◆ **EXERCISE**: The line containing "fundos imobiliár" marks the end: quote every line from the start of the records below through it, word for word.

Page-level text extractions:
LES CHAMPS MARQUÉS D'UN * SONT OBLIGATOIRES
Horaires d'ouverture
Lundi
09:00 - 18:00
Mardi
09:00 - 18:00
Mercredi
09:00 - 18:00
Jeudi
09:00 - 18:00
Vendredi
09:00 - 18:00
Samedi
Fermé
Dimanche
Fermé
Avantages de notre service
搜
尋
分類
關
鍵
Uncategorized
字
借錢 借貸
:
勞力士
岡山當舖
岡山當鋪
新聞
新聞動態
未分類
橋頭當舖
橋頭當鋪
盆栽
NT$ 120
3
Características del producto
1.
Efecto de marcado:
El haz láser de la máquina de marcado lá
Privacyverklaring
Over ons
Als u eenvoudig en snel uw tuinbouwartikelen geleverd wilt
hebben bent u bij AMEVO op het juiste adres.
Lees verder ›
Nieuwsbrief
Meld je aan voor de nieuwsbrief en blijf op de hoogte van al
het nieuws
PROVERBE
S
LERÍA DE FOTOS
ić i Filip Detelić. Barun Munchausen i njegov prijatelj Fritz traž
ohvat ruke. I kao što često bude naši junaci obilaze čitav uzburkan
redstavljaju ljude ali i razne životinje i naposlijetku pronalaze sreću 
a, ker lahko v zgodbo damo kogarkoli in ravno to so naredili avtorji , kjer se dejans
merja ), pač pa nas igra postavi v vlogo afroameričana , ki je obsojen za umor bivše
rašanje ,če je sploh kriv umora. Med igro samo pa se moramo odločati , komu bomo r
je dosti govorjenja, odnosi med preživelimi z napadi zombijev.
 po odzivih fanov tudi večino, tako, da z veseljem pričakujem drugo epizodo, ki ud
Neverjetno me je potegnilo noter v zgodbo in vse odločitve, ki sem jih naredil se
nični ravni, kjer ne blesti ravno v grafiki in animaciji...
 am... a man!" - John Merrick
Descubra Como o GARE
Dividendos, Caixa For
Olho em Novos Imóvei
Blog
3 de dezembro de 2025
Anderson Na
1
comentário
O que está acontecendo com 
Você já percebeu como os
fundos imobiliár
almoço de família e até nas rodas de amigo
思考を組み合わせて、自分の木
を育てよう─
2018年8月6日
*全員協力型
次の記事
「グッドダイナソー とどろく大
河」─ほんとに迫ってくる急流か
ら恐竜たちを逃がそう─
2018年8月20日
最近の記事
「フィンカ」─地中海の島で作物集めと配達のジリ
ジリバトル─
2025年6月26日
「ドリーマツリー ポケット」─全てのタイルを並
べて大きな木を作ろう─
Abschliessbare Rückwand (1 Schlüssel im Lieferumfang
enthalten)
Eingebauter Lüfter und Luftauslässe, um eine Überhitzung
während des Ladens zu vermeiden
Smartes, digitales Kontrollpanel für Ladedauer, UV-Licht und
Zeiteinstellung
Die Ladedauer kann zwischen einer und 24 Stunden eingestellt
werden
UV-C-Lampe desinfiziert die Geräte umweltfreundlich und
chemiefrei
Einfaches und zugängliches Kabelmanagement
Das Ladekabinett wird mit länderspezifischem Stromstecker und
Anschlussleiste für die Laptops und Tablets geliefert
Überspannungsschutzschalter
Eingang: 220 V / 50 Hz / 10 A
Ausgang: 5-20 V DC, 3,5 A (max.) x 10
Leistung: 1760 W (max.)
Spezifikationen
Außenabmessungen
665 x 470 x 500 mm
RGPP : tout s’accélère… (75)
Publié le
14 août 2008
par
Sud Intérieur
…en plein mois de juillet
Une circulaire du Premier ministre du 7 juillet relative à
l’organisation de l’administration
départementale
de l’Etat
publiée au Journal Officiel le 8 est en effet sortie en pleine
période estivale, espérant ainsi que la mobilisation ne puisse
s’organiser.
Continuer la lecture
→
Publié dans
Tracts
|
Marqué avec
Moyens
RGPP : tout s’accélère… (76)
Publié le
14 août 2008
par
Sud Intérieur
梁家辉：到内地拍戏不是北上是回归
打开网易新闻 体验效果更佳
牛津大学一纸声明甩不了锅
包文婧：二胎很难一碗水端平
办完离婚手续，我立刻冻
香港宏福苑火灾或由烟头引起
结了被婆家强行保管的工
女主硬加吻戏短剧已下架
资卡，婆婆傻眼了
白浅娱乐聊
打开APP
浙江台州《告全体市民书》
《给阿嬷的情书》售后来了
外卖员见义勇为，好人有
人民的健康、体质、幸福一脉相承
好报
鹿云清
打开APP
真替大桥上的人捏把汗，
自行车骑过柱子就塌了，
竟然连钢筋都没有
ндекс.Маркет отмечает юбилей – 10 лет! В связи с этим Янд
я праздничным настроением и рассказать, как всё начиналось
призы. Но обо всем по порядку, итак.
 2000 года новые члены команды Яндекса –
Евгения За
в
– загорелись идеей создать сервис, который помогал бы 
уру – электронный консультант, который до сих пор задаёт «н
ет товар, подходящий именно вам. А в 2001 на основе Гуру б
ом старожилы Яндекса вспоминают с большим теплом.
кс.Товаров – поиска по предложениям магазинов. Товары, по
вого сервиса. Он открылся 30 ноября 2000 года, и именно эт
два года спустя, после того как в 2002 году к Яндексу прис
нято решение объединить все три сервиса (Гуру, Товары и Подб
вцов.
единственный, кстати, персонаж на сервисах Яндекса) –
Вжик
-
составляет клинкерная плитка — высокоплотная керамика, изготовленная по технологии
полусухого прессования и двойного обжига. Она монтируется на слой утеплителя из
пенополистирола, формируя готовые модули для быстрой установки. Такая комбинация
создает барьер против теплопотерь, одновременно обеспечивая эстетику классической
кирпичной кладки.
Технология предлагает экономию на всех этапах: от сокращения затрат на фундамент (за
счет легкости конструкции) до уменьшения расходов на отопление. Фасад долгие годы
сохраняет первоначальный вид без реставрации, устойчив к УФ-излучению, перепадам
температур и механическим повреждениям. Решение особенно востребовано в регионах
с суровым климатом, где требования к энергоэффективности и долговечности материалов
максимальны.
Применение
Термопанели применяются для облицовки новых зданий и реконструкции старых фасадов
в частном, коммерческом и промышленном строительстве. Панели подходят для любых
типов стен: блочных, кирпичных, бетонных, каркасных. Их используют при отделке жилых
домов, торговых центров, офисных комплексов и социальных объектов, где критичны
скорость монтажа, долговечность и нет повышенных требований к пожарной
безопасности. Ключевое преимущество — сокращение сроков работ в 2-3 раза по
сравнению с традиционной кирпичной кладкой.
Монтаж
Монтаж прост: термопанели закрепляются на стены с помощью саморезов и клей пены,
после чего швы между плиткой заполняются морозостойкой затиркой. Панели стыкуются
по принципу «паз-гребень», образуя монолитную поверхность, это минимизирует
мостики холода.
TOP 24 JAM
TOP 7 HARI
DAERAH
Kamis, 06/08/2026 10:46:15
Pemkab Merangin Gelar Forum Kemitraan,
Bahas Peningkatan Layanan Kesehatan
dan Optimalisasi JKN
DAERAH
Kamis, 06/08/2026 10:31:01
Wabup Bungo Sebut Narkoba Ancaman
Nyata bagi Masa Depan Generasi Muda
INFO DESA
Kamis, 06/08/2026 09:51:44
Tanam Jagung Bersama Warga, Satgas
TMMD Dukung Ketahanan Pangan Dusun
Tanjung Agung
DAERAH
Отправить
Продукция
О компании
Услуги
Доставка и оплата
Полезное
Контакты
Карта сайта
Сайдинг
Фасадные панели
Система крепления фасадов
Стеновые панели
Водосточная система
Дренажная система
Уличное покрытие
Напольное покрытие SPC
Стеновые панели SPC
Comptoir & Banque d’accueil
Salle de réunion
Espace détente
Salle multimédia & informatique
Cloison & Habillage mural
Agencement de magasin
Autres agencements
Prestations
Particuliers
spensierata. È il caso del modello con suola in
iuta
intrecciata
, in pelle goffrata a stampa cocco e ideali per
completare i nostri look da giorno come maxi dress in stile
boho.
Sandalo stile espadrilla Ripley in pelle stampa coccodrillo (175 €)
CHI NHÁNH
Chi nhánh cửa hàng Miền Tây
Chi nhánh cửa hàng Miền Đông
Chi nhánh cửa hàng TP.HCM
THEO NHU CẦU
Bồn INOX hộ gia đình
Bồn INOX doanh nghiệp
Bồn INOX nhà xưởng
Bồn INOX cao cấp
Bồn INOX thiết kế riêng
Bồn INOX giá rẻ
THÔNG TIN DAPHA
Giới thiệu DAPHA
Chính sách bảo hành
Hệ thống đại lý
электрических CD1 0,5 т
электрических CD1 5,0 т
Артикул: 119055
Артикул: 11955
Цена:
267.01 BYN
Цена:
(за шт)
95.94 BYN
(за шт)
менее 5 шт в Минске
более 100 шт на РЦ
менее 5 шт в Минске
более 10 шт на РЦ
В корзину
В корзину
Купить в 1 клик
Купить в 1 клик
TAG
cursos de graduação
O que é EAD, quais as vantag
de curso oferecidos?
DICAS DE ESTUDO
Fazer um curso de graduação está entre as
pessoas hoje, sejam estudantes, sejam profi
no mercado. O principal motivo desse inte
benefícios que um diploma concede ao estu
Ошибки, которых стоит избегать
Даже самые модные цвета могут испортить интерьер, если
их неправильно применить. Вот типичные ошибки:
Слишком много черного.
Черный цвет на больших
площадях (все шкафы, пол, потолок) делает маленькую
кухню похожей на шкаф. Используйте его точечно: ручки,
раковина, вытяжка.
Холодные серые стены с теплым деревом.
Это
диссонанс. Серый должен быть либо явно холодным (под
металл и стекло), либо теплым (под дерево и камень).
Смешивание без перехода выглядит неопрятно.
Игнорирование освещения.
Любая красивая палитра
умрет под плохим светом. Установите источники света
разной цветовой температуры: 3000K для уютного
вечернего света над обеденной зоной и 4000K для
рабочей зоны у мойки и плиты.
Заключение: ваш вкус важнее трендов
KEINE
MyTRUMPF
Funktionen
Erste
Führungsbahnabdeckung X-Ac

◆ **COMPLETED EXERCISE**:
LES CHAMPS MARQUÉS D'UN * SONT OBLIGATOIRES
Horaires d'ouverture
Lundi
09:00 - 18:00
Mardi
09:00 - 18:00
Mercredi
09:00 - 18:00
Jeudi
09:00 - 18:00
Vendredi
09:00 - 18:00
Samedi
Fermé
Dimanche
Fermé
Avantages de notre service
搜
尋
分類
關
鍵
Uncategorized
字
借錢 借貸
:
勞力士
岡山當舖
岡山當鋪
新聞
新聞動態
未分類
橋頭當舖
橋頭當鋪
盆栽
NT$ 120
3
Características del producto
1.
Efecto de marcado:
El haz láser de la máquina de marcado lá
Privacyverklaring
Over ons
Als u eenvoudig en snel uw tuinbouwartikelen geleverd wilt
hebben bent u bij AMEVO op het juiste adres.
Lees verder ›
Nieuwsbrief
Meld je aan voor de nieuwsbrief en blijf op de hoogte van al
het nieuws
PROVERBE
S
LERÍA DE FOTOS
ić i Filip Detelić. Barun Munchausen i njegov prijatelj Fritz traž
ohvat ruke. I kao što često bude naši junaci obilaze čitav uzburkan
redstavljaju ljude ali i razne životinje i naposlijetku pronalaze sreću 
a, ker lahko v zgodbo damo kogarkoli in ravno to so naredili avtorji , kjer se dejans
merja ), pač pa nas igra postavi v vlogo afroameričana , ki je obsojen za umor bivše
rašanje ,če je sploh kriv umora. Med igro samo pa se moramo odločati , komu bomo r
je dosti govorjenja, odnosi med preživelimi z napadi zombijev.
 po odzivih fanov tudi večino, tako, da z veseljem pričakujem drugo epizodo, ki ud
Neverjetno me je potegnilo noter v zgodbo in vse odločitve, ki sem jih naredil se
nični ravni, kjer ne blesti ravno v grafiki in animaciji...
 am... a man!" - John Merrick
Descubra Como o GARE
Dividendos, Caixa For
Olho em Novos Imóvei
Blog
3 de dezembro de 2025
Anderson Na
1
comentário
O que está acontecendo com 
Você já percebeu como os
fundos imobiliár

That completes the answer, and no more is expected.